EXCERPT PROVIDED
I sure hope this comes to fruition. I can't wait! 

:dude:


----------



## TGM2054

JUNE??????? Oh well I'm just glad to see some new stuff. Hopefully.
A gasser wars set would be cool too. 
You might take a look at Nitroslots.com. Those guys do some really nice nostalgia funny cars and pro stocks. They're not all historically correct but they're really nice. Their next proxy race is nostalgia funny cars and gassers.


----------



## Seventy7

That would be really cool, I'd love to have a Swamp Rat!


----------



## Ralphthe3rd

*Don Garlits...*



Seventy7 said:


> That would be really cool, I'd love to have a Swamp Rat!


 Well.... Big Daddy Don Garlits goes waaay back, but the only Funny Car he had was an early 60's Dodge Dart Convertible- that was really just a Exhibition car, and he did have alot of front engined rails before he pioneered the rear engine dragster, but I don't think AW would ever build the Dart F/C or the Front engined rails, but they might make one of his rear engined AA/FD using the Dragsters they already have in production.


----------



## dlw

Aren't these under the upcoming Legends series coming soon?

INFORMATION SUPPLIED
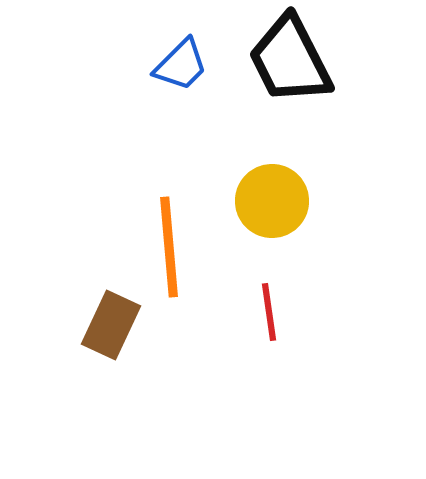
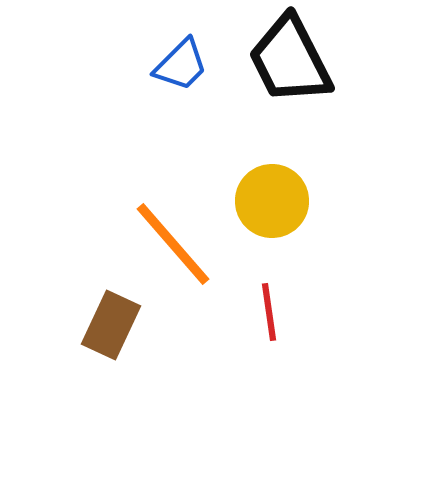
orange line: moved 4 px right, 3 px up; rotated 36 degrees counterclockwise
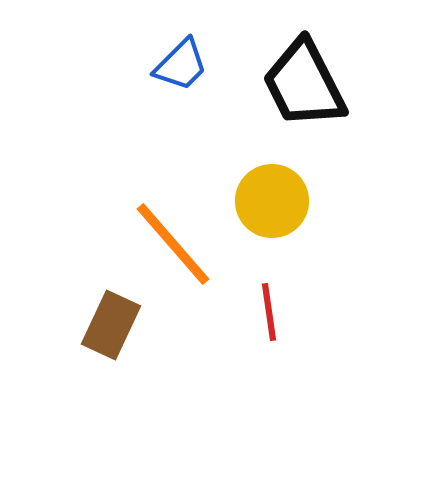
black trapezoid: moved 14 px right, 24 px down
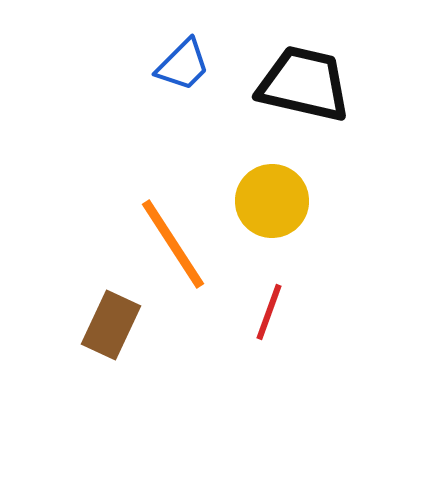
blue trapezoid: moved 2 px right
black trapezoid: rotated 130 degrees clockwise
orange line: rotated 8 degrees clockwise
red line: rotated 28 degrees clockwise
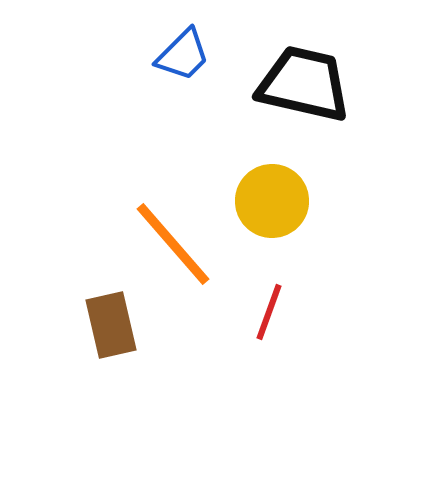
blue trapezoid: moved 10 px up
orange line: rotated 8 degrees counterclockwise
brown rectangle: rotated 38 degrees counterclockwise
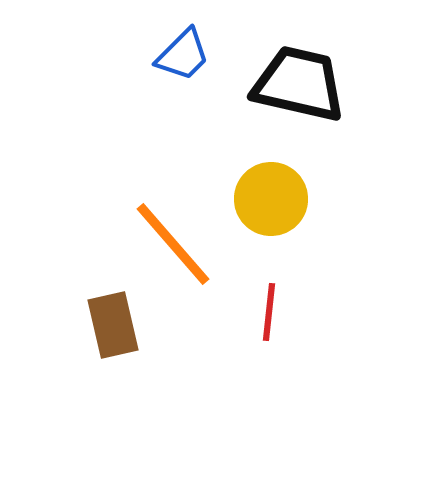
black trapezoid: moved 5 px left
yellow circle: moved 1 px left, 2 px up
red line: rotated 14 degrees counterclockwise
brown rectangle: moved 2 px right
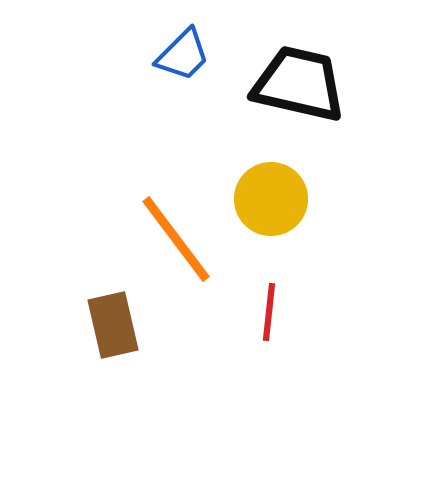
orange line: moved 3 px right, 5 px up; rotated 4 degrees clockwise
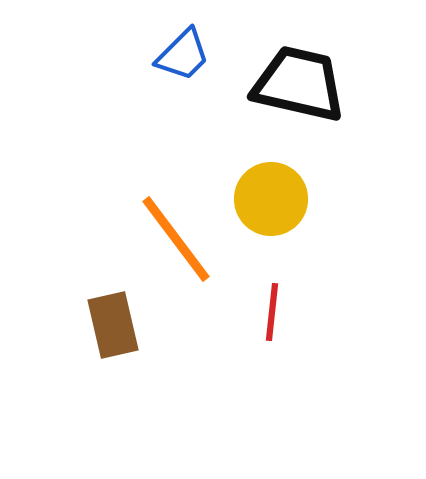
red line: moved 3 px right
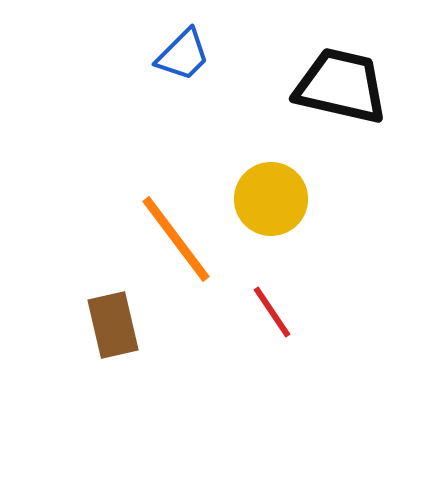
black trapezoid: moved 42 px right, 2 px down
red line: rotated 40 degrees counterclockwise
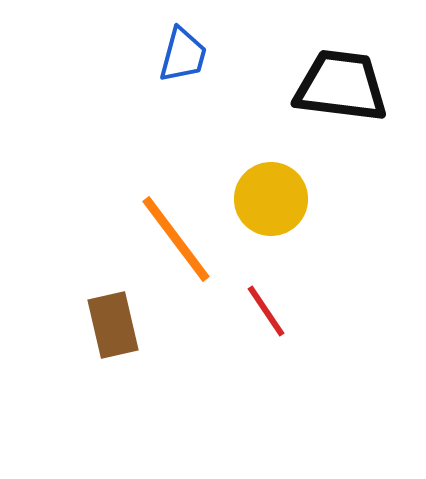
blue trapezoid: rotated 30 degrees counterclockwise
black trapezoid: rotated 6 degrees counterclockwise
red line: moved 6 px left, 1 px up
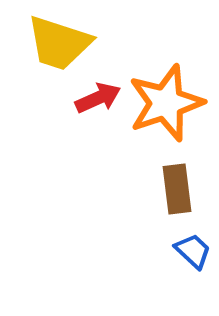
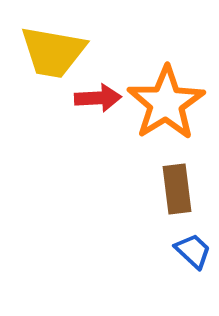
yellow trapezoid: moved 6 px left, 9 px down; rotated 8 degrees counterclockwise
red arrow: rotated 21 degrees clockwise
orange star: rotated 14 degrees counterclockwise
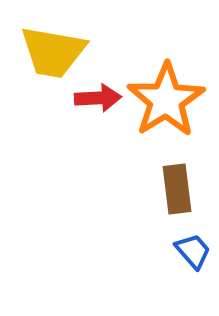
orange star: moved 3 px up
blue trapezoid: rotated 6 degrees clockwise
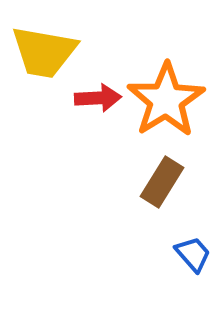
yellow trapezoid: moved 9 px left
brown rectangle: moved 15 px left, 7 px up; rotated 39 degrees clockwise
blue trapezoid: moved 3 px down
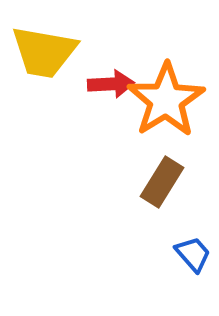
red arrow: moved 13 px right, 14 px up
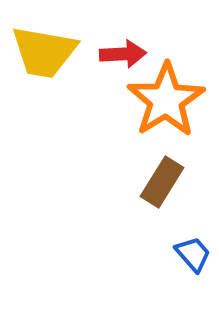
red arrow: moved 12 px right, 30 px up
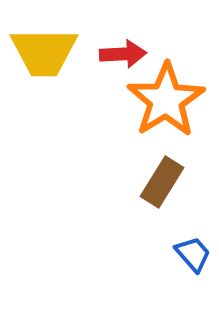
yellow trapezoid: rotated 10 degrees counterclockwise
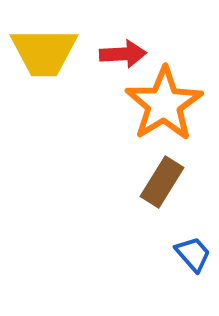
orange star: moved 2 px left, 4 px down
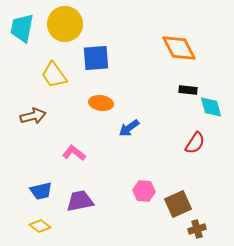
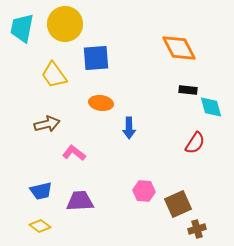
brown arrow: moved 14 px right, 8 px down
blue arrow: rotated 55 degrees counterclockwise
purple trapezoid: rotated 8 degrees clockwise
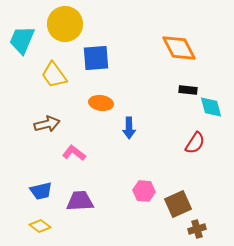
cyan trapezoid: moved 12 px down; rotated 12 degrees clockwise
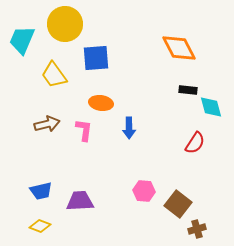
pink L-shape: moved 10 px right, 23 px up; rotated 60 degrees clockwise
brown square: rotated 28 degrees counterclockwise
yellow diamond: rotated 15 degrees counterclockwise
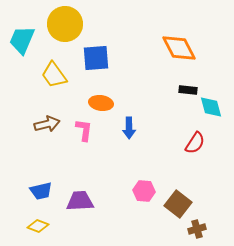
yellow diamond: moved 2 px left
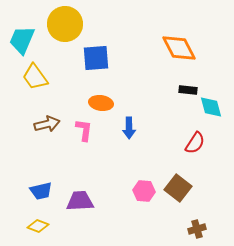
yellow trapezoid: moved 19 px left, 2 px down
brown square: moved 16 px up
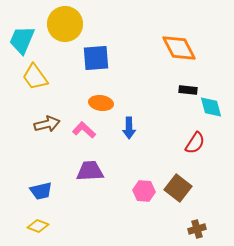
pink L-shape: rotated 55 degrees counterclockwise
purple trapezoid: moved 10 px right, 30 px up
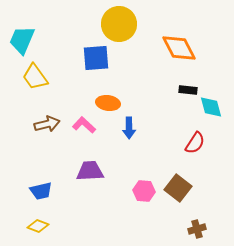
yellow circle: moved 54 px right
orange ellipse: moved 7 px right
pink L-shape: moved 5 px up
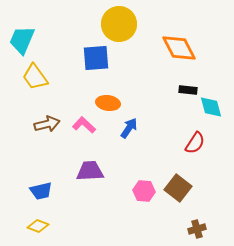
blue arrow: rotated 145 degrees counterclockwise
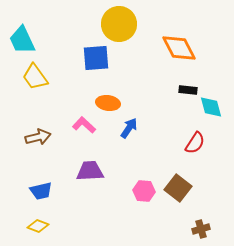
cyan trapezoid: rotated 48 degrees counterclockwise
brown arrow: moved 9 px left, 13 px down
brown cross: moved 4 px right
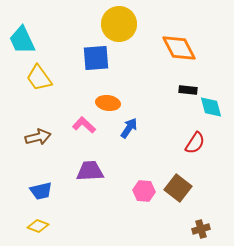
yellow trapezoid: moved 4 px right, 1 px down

COMPLETE THE FOLLOWING
A – Using the forum thread, say whether each statement agrees with it. Give yes or no for each, and quote the words that decide it.
(i) Nitroslots.com's next proxy race features nostalgia funny cars and gassers.
(ii) Don Garlits had several funny cars.
(iii) Every car from Nitroslots.com is historically correct.
B – According to the forum thread, what kind of dragster did Don Garlits pioneer?

ANSWERS TO THE EXERCISE
A –
(i) Yes: "Their next proxy race is nostalgia funny cars and gassers."
(ii) No: "the only Funny Car he had was an early 60's Dodge Dart Convertible"
(iii) No: "They're not all historically correct but they're really nice."

B – He pioneered the rear engine dragster.